- Supplied text:
Gary’s hurt his leg, so Matt is on hand to welcome the boys to the kitchen. The safe contestants are lined up on the balcony as usual – I really hope Aaron positions himself over Matt and drops something at his head. We get the big intro to the guest chef, but since we’ve known that it’s Rick Stein for at least 24 hours, it’s just grating, pompous blah blah blah.
The seafood platter is revealed and the “little man” beside Jimmy is, indeed, beaming. Neither Jimmy nor Matthew looks to be confident. Rick goes through all the seafood carefully, after which George says, redundantly “there’s lot of different seafoods here”. Well, yes. Fifteen elements, to be precise. Matt prompts Rick to reveal that it would be $300-$350 worth of seafood and “it would be a travesty” to mess it up. Our losers have two hours to do just that. Fireball.
Jimmy is planning not to panic, which is a damn good approach. They’re getting their nage on, or “stock” as Marion dumbs down for us. She’s concerned that Jimmy’s not onto his crab yet, as are George and Rick, particularly since he’s been a little too precise chopping his veg for the nage… I mean stock.
Jake is mixing his mayo by hand, as is Jimmy, but Matt has completed his within 30 seconds using a stick blender. He interviews that “it would be a travesty” to screw up the expensive seafood, which shows that he has potential for a career in politics, with his ability to stick to the talking points. Maybe that would satisfy his dad?
Overcooked seafood is the biggest mistake people make, according to Rick, so that’s what he’ll be looking for. Jimmy gets some advice from the peanut gallery to beard his mussels after cooking, which is not something I’ve ever considered doing. Matt is breaking open his sea urchin and Joanne observes that both he and Jake are going like steam trains, while Jimmy is falling behind. He is determined to run his own hare-and-the-tortoise race here, which is an idea with some merit if he manages to get everything done and not destroy the sea urch… oh, too late!
After the fireball, Jimmy’s sea urchin is still a mess. Just as he voices over that he hopes Rick doesn’t notice, we see Rick peering over the balcony with a look of concern. George and Matt scurry over to try to talk Jimmy through a salvage operation.
George bellows at them: “do me a favour and don’t. overcook. the. seafood”. Well, since you asked as a favour, George. Jake loses a body part from his crab and Matthew provides us with an inventory of what he still has to do. Jake feels that he’s got everything cooked at this stage so is just cruising, and Jimmy has Joanne and Adam hissing at him from the balcony to get his crab out. Peter thinks Jimmy might actually be edging ahead, since Jake has taken half an hour to pick his crab. After the crab, Jake then starts on the oysters, and seems to be taking his sweet time cleaning those, too. Matthew is getting onto his tarragon butter sauce and somebody notices that Jimmy’s is too thick. Just as Rick calls Joanne over to tell her to get Jimmy to thin it down, he pulls the head off his lobster. Bom bom BOM!

- Complete the following:
a: Write out the seafood challenge recap word for word, starting at "Overcooked seafood is" and ending at "a salvage operation.".
b: List each line of the records that contains the word "dans".

- Information:

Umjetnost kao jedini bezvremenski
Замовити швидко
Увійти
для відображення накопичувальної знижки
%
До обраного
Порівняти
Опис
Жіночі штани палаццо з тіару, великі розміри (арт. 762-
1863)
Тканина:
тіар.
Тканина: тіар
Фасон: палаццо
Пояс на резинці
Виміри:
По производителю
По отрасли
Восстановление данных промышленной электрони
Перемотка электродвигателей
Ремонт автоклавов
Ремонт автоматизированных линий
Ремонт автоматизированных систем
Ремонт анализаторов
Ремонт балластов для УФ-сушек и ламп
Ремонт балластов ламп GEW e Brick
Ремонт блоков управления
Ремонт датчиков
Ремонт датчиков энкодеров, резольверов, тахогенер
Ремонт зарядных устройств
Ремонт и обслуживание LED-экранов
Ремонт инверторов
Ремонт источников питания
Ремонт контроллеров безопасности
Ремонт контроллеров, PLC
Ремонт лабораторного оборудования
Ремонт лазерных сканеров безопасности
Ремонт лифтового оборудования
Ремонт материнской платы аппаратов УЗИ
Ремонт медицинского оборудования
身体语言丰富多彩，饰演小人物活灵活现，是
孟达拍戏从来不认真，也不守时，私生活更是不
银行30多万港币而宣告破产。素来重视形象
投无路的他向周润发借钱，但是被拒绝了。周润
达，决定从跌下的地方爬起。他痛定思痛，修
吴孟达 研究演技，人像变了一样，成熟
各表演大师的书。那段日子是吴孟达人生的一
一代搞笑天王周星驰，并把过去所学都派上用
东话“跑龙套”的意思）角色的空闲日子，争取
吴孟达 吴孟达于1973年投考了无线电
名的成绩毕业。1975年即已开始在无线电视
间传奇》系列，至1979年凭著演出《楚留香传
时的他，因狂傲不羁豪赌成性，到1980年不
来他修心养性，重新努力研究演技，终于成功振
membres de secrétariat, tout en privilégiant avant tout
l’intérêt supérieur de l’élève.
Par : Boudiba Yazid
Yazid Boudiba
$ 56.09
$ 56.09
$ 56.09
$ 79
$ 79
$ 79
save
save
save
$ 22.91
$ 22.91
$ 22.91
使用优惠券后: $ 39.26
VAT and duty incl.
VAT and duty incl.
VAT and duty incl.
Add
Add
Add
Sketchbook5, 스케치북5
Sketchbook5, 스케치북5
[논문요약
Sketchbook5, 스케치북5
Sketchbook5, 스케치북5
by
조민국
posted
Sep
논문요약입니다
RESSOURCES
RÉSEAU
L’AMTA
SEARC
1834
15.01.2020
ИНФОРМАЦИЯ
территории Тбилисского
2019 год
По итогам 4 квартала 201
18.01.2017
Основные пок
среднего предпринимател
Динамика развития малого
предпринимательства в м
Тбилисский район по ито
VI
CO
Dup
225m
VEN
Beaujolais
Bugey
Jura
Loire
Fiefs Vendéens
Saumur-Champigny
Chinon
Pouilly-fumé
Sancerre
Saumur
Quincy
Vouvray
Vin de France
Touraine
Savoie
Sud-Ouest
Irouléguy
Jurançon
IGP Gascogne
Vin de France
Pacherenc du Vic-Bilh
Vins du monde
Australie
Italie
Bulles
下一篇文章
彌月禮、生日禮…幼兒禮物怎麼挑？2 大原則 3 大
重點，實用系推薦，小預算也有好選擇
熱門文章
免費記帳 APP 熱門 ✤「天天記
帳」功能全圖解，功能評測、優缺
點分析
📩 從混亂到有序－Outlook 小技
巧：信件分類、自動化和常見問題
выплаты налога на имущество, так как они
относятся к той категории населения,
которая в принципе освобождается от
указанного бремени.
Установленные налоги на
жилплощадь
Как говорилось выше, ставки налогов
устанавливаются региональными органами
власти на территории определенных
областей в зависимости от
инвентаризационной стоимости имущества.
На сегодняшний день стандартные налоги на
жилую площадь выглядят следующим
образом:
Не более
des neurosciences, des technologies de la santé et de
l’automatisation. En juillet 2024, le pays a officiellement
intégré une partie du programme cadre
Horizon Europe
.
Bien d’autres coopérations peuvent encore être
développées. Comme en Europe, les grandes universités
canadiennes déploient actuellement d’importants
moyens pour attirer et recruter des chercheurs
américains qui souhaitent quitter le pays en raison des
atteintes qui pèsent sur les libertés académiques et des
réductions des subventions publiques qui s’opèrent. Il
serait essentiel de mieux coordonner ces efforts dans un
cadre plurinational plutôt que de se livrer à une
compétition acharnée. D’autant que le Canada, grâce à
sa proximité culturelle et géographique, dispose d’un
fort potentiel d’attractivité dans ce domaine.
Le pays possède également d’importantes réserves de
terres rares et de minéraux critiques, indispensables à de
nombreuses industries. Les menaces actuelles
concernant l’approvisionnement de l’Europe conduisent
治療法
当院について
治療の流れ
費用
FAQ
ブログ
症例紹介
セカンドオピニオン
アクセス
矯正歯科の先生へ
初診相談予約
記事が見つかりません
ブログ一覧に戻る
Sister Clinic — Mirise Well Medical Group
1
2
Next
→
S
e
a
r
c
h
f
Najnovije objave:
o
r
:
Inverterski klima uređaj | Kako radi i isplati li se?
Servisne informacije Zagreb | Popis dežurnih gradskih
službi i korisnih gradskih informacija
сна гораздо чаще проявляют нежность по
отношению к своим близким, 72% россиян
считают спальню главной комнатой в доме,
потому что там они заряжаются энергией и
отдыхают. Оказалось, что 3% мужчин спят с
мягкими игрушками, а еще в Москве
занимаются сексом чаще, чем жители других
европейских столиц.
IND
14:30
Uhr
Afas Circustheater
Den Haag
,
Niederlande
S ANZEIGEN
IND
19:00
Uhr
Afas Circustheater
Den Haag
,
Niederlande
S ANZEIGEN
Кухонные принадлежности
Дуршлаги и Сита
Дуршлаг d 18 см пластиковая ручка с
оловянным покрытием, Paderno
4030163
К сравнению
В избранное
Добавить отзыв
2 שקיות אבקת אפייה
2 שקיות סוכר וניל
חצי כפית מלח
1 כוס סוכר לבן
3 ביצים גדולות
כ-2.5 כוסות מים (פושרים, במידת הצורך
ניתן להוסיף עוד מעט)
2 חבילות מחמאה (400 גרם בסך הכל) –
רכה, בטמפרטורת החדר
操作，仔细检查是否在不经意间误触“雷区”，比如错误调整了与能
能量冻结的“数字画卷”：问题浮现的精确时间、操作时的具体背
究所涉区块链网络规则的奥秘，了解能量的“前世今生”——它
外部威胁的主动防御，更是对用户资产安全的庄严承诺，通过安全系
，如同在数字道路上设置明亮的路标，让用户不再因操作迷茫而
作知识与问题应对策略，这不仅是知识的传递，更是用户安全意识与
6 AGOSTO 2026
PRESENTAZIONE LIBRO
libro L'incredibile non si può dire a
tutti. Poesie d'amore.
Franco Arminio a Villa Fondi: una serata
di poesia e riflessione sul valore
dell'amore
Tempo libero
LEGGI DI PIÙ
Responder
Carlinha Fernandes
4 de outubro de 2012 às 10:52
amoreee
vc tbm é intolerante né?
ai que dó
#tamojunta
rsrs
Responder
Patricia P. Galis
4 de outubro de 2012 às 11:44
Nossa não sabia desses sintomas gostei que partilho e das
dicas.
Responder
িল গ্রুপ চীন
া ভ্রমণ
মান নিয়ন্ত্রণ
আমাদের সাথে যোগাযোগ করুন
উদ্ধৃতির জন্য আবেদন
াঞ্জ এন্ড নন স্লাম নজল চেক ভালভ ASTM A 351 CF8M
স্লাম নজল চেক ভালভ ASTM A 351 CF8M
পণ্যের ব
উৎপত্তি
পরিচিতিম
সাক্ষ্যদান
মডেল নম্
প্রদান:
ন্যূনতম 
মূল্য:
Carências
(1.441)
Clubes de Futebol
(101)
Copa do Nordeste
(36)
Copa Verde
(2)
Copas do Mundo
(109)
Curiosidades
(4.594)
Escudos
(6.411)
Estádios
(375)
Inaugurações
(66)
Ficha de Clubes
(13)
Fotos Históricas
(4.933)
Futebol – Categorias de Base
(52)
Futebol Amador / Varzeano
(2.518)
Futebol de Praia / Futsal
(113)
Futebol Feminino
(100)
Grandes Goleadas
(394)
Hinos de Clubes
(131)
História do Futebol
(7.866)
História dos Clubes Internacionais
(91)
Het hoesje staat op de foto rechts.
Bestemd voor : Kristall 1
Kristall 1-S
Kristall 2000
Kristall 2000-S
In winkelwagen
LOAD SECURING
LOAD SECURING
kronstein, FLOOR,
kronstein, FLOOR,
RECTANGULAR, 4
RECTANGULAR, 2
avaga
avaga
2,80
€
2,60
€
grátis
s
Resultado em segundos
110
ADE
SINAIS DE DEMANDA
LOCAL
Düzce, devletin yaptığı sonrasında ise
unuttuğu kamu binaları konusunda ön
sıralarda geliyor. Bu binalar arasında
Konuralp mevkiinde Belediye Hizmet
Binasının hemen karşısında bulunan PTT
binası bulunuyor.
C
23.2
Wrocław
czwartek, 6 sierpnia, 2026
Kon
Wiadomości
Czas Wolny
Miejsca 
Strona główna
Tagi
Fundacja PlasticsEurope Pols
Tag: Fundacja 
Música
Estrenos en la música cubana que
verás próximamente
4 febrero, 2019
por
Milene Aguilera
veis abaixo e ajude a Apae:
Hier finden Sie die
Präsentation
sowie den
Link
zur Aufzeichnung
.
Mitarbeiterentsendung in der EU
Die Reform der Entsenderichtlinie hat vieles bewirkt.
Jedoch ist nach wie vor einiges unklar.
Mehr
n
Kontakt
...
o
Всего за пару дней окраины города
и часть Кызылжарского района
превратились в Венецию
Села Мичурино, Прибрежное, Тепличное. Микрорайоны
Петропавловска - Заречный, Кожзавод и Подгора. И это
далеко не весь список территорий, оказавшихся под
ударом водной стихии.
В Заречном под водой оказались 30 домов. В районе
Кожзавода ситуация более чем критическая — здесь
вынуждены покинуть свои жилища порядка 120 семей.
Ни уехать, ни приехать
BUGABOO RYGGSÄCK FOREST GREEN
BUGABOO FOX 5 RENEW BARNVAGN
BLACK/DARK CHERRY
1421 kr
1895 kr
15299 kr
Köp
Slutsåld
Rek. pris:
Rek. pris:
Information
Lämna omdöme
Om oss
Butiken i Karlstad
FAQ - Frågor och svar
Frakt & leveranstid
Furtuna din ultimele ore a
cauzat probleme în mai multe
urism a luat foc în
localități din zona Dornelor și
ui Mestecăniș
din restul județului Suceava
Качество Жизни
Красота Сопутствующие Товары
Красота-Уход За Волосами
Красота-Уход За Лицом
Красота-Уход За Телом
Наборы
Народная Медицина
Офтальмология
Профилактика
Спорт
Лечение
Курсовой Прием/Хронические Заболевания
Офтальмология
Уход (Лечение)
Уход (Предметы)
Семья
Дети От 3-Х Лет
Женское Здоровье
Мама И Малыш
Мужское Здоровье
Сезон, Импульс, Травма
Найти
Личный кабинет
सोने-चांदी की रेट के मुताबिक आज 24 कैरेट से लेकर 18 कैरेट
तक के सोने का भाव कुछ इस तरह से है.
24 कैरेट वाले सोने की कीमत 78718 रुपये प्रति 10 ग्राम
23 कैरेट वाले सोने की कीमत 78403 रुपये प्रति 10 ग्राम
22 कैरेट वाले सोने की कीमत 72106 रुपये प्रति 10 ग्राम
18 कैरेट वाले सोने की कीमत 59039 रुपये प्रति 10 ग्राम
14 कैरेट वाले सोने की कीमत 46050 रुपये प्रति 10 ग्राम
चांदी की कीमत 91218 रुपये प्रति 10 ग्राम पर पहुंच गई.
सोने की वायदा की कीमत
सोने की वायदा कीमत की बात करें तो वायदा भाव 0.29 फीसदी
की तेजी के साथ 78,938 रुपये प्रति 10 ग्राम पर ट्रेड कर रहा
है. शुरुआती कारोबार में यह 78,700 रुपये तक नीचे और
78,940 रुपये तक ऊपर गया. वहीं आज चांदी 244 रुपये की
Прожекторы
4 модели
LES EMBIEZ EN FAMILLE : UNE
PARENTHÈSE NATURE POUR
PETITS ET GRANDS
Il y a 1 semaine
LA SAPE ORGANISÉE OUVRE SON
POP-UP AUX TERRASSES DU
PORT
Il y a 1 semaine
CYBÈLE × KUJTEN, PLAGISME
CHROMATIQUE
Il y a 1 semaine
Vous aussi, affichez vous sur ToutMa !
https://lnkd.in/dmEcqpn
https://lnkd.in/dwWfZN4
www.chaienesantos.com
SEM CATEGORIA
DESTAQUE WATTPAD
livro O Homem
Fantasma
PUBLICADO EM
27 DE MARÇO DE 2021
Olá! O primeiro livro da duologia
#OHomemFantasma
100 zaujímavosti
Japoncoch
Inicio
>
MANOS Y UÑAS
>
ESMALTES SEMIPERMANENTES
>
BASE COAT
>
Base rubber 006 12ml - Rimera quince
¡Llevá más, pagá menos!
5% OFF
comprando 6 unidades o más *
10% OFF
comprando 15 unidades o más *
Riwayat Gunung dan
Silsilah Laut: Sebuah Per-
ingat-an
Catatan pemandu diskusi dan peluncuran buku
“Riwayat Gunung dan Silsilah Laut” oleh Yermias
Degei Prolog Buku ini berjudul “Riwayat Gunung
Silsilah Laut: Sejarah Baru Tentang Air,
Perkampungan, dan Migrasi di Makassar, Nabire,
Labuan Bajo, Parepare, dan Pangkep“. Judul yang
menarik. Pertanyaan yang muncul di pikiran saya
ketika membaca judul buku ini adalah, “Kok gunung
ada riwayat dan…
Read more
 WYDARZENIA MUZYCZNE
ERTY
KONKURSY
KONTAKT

- Responses by item number:
a:
Overcooked seafood is the biggest mistake people make, according to Rick, so that’s what he’ll be looking for. Jimmy gets some advice from the peanut gallery to beard his mussels after cooking, which is not something I’ve ever considered doing. Matt is breaking open his sea urchin and Joanne observes that both he and Jake are going like steam trains, while Jimmy is falling behind. He is determined to run his own hare-and-the-tortoise race here, which is an idea with some merit if he manages to get everything done and not destroy the sea urch… oh, too late!
After the fireball, Jimmy’s sea urchin is still a mess. Just as he voices over that he hopes Rick doesn’t notice, we see Rick peering over the balcony with a look of concern. George and Matt scurry over to try to talk Jimmy through a salvage operation.

b:
serait essentiel de mieux coordonner ces efforts dans un
fort potentiel d’attractivité dans ce domaine.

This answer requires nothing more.